Comparo o momento com a pior circunstancia para um cronista esportivo: escrever na véspera de um jogo decisivo de Copa do Mundo. Todos os colegas do esporte já passaram por isso. No dia seguinte ninguém quer saber de nada além do jogo, a resenha é obrigatória, é a crônica da morte anunciada de uma crônica.
Agora a hora é parecida, mas mais preocupante. Na quarta feira à noite o cronista, e ninguém, sabe o que estará acontecendo no Brasil na sexta de manhã. Sob os olhos do mundo vivemos a bizarra contestação das eleições nas estradas com bandos que se insurgem contra a vontade da maioria da população brasileira, numa espécie de simulacro tosco de “resistencia civil” estimulada pelo perdedor, como um Trump de araque. A barbárie quer se impor à civilização no grito, com uma minoria organizada de caminhoneiros certamente financiados pelos interessados na desordem.

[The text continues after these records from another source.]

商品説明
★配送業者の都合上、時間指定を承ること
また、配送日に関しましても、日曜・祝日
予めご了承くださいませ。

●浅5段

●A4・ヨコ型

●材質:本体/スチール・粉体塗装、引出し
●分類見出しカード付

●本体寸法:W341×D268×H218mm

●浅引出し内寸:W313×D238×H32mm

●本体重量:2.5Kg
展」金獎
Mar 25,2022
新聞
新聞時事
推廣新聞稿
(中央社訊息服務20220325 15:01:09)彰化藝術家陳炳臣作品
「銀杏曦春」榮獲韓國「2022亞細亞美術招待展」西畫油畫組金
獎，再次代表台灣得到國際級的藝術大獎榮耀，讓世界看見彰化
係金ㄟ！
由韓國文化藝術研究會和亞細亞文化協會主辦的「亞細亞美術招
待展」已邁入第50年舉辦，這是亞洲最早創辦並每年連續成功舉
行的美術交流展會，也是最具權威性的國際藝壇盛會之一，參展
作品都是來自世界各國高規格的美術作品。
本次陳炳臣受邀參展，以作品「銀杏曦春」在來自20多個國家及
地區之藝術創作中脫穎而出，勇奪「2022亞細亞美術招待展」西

Na segunda feira comecei a escrever uma crônica sobre a celebração da vitória e a pacificação do país. Começava assim:
“No fim do pesadelo e inicio da concórdia, é grande a tentação de tripudiar sobre quem vilipendiou nossos sonhos e ameaçou nossas instituições com a força bruta da ignorância e da ambição, com quem desrespeitou nossas mulheres, nossos mortos, tentou destruir nossa cultura e nossa liberdade. O grito preso e o desabafo viraram milhões de memes e piadas que fizeram o Brasil gargalhar com a derrota de Bolsonaro. O ridículo fere mais do que ofensas e xingamentos.”
Mas o pesadelo continua nas ruas e nas estradas, usurpando os símbolos nacionais e clamando por golpe de Estado e ditadura militar, enquanto se comemora a volta da ciência, da arte e da cultura, da linguagem civilizada, do respeito às minorias, ao meio ambiente, às instituições democráticas e ao Estado de Direito, da Terra voltar a ser redonda. A Alvorada nasce no Palácio das Trevas.